Oplus_16908288
Suaranarasi.com – Jaksa Penuntut Umum (JPU) dari Komisi Pemberantasan Korupsi (KPK) menghadirkan empat orang saksi dalam sidang lanjutan yang melibatkan salah satu terdakwa Ardito Wijaya.
Empat saksi yang dihadirkan oleh Jaksa KPK tersebut diantaranya, Dedy selaku Kasubag Perencanaan di Dinas Kesehatan setempat, Sofyan selaku Kabid Kesehatan Masyarakat pada Dinkes setempat, Slamet selaku pihak ketiga, dan satu lainnya selaku ajudan.
Dalam sidang tersebut, terlihat jaksa KPK dan majelis hakim mencecar pertanyaan kepada empat orang saksi yang berkaitan dengan tiga terdakwa Anton Wibowo selaku Plt Kepala sekaligus Sekretaris Bapenda Kabupaten Lampung Tengah, Ranu Hari Prasetyo selaku Ketua PMI Lampung Tengah, dan Riki Hendra Saputra selaku Anggota DPRD Kabupaten Lampung Tengah.
Hal tersebut dibenarkan oleh penasihat hukum terdakwa Ardito, Dr Ahmad Handoko. Menurut dia, empat saksi yang dihadirkan tersebut belum ada kaitannya dengan terdakwa Ardito terkait pengkondisian pengadaan proyek.
“Sidang berlangsung sampai malam yang pada intinya tidak ada kaitannya dengan Pak Ardito. Saksi tadi kaitannya dengan terdakwa Anton, Ranu, dan Riki,” katanya, Kamis malam.
Dia melanjutkan sampai saat ini saksi yang telah dihadirkan oleh jaksa KPN belum ada keterangan yang menunjukkan untuk kesalahan dari terdakwa Ardito tersebut.
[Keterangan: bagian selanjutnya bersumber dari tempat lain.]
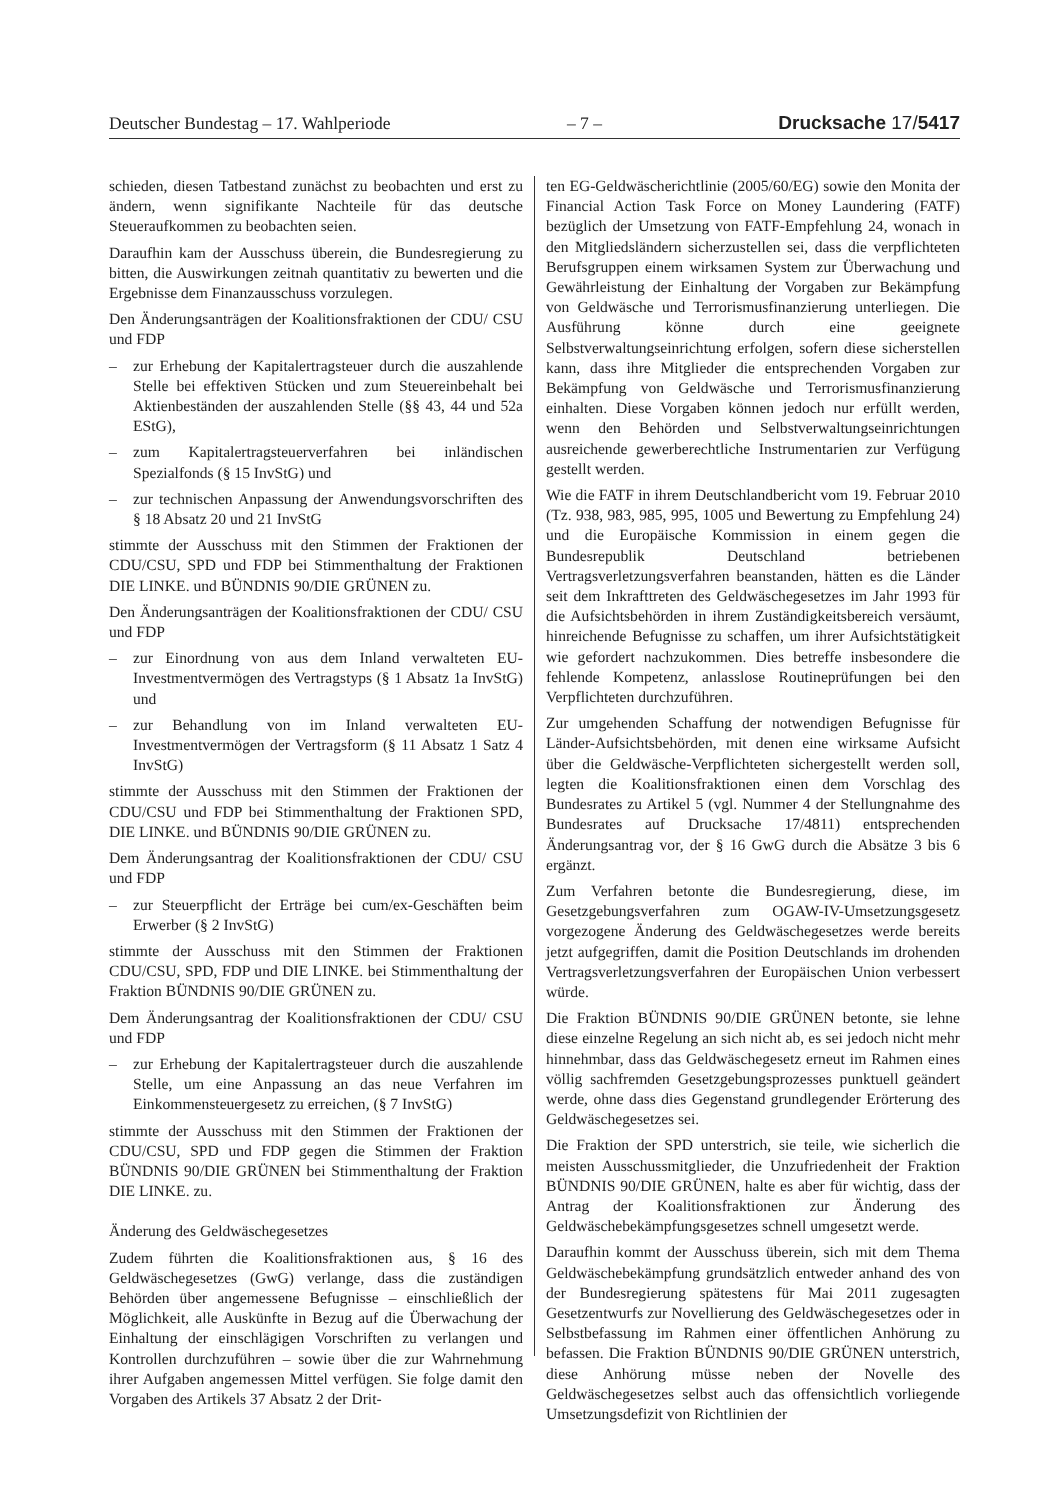Deutscher Bundestag – 17. Wahlperiode – 7 – Drucksache 17/5417
schieden, diesen Tatbestand zunächst zu beobachten und erst zu ändern, wenn signifikante Nachteile für das deutsche Steueraufkommen zu beobachten seien.
Daraufhin kam der Ausschuss überein, die Bundesregierung zu bitten, die Auswirkungen zeitnah quantitativ zu bewerten und die Ergebnisse dem Finanzausschuss vorzulegen.
Den Änderungsanträgen der Koalitionsfraktionen der CDU/ CSU und FDP
– zur Erhebung der Kapitalertragsteuer durch die auszahlende Stelle bei effektiven Stücken und zum Steuereinbehalt bei Aktienbeständen der auszahlenden Stelle (§§ 43, 44 und 52a EStG),
– zum Kapitalertragsteuerverfahren bei inländischen Spezialfonds (§ 15 InvStG) und
– zur technischen Anpassung der Anwendungsvorschriften des § 18 Absatz 20 und 21 InvStG
stimmte der Ausschuss mit den Stimmen der Fraktionen der CDU/CSU, SPD und FDP bei Stimmenthaltung der Fraktionen DIE LINKE. und BÜNDNIS 90/DIE GRÜNEN zu.
Den Änderungsanträgen der Koalitionsfraktionen der CDU/ CSU und FDP
– zur Einordnung von aus dem Inland verwalteten EU-Investmentvermögen des Vertragstyps (§ 1 Absatz 1a InvStG) und
– zur Behandlung von im Inland verwalteten EU-Investmentvermögen der Vertragsform (§ 11 Absatz 1 Satz 4 InvStG)
stimmte der Ausschuss mit den Stimmen der Fraktionen der CDU/CSU und FDP bei Stimmenthaltung der Fraktionen SPD, DIE LINKE. und BÜNDNIS 90/DIE GRÜNEN zu.
Dem Änderungsantrag der Koalitionsfraktionen der CDU/ CSU und FDP
– zur Steuerpflicht der Erträge bei cum/ex-Geschäften beim Erwerber (§ 2 InvStG)
stimmte der Ausschuss mit den Stimmen der Fraktionen CDU/CSU, SPD, FDP und DIE LINKE. bei Stimmenthaltung der Fraktion BÜNDNIS 90/DIE GRÜNEN zu.
Dem Änderungsantrag der Koalitionsfraktionen der CDU/ CSU und FDP
– zur Erhebung der Kapitalertragsteuer durch die auszahlende Stelle, um eine Anpassung an das neue Verfahren im Einkommensteuergesetz zu erreichen, (§ 7 InvStG)
stimmte der Ausschuss mit den Stimmen der Fraktionen der CDU/CSU, SPD und FDP gegen die Stimmen der Fraktion BÜNDNIS 90/DIE GRÜNEN bei Stimmenthaltung der Fraktion DIE LINKE. zu.
Änderung des Geldwäschegesetzes
Zudem führten die Koalitionsfraktionen aus, § 16 des Geldwäschegesetzes (GwG) verlange, dass die zuständigen Behörden über angemessene Befugnisse – einschließlich der Möglichkeit, alle Auskünfte in Bezug auf die Überwachung der Einhaltung der einschlägigen Vorschriften zu verlangen und Kontrollen durchzuführen – sowie über die zur Wahrnehmung ihrer Aufgaben angemessen Mittel verfügen. Sie folge damit den Vorgaben des Artikels 37 Absatz 2 der Drit-
ten EG-Geldwäscherichtlinie (2005/60/EG) sowie den Monita der Financial Action Task Force on Money Laundering (FATF) bezüglich der Umsetzung von FATF-Empfehlung 24, wonach in den Mitgliedsländern sicherzustellen sei, dass die verpflichteten Berufsgruppen einem wirksamen System zur Überwachung und Gewährleistung der Einhaltung der Vorgaben zur Bekämpfung von Geldwäsche und Terrorismusfinanzierung unterliegen. Die Ausführung könne durch eine geeignete Selbstverwaltungseinrichtung erfolgen, sofern diese sicherstellen kann, dass ihre Mitglieder die entsprechenden Vorgaben zur Bekämpfung von Geldwäsche und Terrorismusfinanzierung einhalten. Diese Vorgaben können jedoch nur erfüllt werden, wenn den Behörden und Selbstverwaltungseinrichtungen ausreichende gewerberechtliche Instrumentarien zur Verfügung gestellt werden.
Wie die FATF in ihrem Deutschlandbericht vom 19. Februar 2010 (Tz. 938, 983, 985, 995, 1005 und Bewertung zu Empfehlung 24) und die Europäische Kommission in einem gegen die Bundesrepublik Deutschland betriebenen Vertragsverletzungsverfahren beanstanden, hätten es die Länder seit dem Inkrafttreten des Geldwäschegesetzes im Jahr 1993 für die Aufsichtsbehörden in ihrem Zuständigkeitsbereich versäumt, hinreichende Befugnisse zu schaffen, um ihrer Aufsichtstätigkeit wie gefordert nachzukommen. Dies betreffe insbesondere die fehlende Kompetenz, anlasslose Routineprüfungen bei den Verpflichteten durchzuführen.
Zur umgehenden Schaffung der notwendigen Befugnisse für Länder-Aufsichtsbehörden, mit denen eine wirksame Aufsicht über die Geldwäsche-Verpflichteten sichergestellt werden soll, legten die Koalitionsfraktionen einen dem Vorschlag des Bundesrates zu Artikel 5 (vgl. Nummer 4 der Stellungnahme des Bundesrates auf Drucksache 17/4811) entsprechenden Änderungsantrag vor, der § 16 GwG durch die Absätze 3 bis 6 ergänzt.
Zum Verfahren betonte die Bundesregierung, diese, im Gesetzgebungsverfahren zum OGAW-IV-Umsetzungsgesetz vorgezogene Änderung des Geldwäschegesetzes werde bereits jetzt aufgegriffen, damit die Position Deutschlands im drohenden Vertragsverletzungsverfahren der Europäischen Union verbessert würde.
Die Fraktion BÜNDNIS 90/DIE GRÜNEN betonte, sie lehne diese einzelne Regelung an sich nicht ab, es sei jedoch nicht mehr hinnehmbar, dass das Geldwäschegesetz erneut im Rahmen eines völlig sachfremden Gesetzgebungsprozesses punktuell geändert werde, ohne dass dies Gegenstand grundlegender Erörterung des Geldwäschegesetzes sei.
Die Fraktion der SPD unterstrich, sie teile, wie sicherlich die meisten Ausschussmitglieder, die Unzufriedenheit der Fraktion BÜNDNIS 90/DIE GRÜNEN, halte es aber für wichtig, dass der Antrag der Koalitionsfraktionen zur Änderung des Geldwäschebekämpfungsgesetzes schnell umgesetzt werde.
Daraufhin kommt der Ausschuss überein, sich mit dem Thema Geldwäschebekämpfung grundsätzlich entweder anhand des von der Bundesregierung spätestens für Mai 2011 zugesagten Gesetzentwurfs zur Novellierung des Geldwäschegesetzes oder in Selbstbefassung im Rahmen einer öffentlichen Anhörung zu befassen. Die Fraktion BÜNDNIS 90/DIE GRÜNEN unterstrich, diese Anhörung müsse neben der Novelle des Geldwäschegesetzes selbst auch das offensichtlich vorliegende Umsetzungsdefizit von Richtlinien der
“Bahkan dalam persidangan bahwa terdakwa Ranu menerangkan tidak pernah memberikan uang kepada terdakwa Ardito melalui ajudannya. Hal itu diungkapkan oleh terdakwa Ranu,” katanya.
Ardito Wijaya sendiri akan menjalani sidang dalam perkara dugaan suap proyek pengadaan di wilayah Lampung Tengah. Selain Ardito Wijaya, KPK juga menangkap tangan empat tersangka lainnya yang merupakan pihak penyelenggara negara dan swasta.